But for many child rights and SRHR advocates, the bigger question is not about logistics. It is about what happens when girls are pushed out of the physical classroom again.

Bangladesh’s COVID-19 years already provided a painful answer. Before the pandemic, the country had been slowly reducing child marriage. National prevalence dropped from 66% in 2007 to 59% in 2017, and by 2019, the Multiple Indicator Cluster Survey placed the rate at 51.4% among women aged 20–24. Yet COVID-era school closures, which lasted around 18 months, reversed that momentum dramatically. UNICEF still reports that 51% of girls in Bangladesh are married before 18, the highest rate in South Asia.

The connection between school closures and child marriage is not theoretical, it is evidence-based. During the pandemic, economic hardship, family insecurity and the disappearance of school as a protective space created what researchers described as a “dramatic upsurge.” Girls who were no longer visible to teachers, peers and community monitoring systems became more vulnerable to early marriage, early pregnancy and school dropout. From an SRHR lens, this is devastating: child marriage directly increases risks of adolescent motherhood, maternal health complications, gender-based violence and the long-term loss of bodily autonomy.

That is why the current hybrid proposal presents both innovation and risk. The innovation lies in its attempt to maintain learning continuity while responding to an energy emergency. A three-day online, three-day offline split is far better than total closure. It also acknowledges a lesson learned from COVID: fully digital education can deepen social isolation and inequality. 

Yet the risks remain serious, especially for low-income and urban-poor families. Even partial absence from school can weaken the “protective shield” around adolescent girls. In Bangladesh’s SRHR movement, education is not just learning, it is one of the strongest prevention tools against child marriage, early childbirth and gendered violence.

● ● ● ●

Problem description —
From the passage on school closures and child marriage in Bangladesh, extract verbatim the stretch from "Bangladesh’s COVID-19 years" through "in South Asia.".

Given data —
● ● ● ●

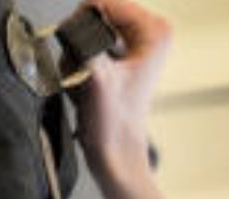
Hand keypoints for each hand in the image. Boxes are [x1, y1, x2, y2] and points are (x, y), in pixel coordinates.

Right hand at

● ● ● ●

Written reply —
Bangladesh’s COVID-19 years already provided a painful answer. Before the pandemic, the country had been slowly reducing child marriage. National prevalence dropped from 66% in 2007 to 59% in 2017, and by 2019, the Multiple Indicator Cluster Survey placed the rate at 51.4% among women aged 20–24. Yet COVID-era school closures, which lasted around 18 months, reversed that momentum dramatically. UNICEF still reports that 51% of girls in Bangladesh are married before 18, the highest rate in South Asia.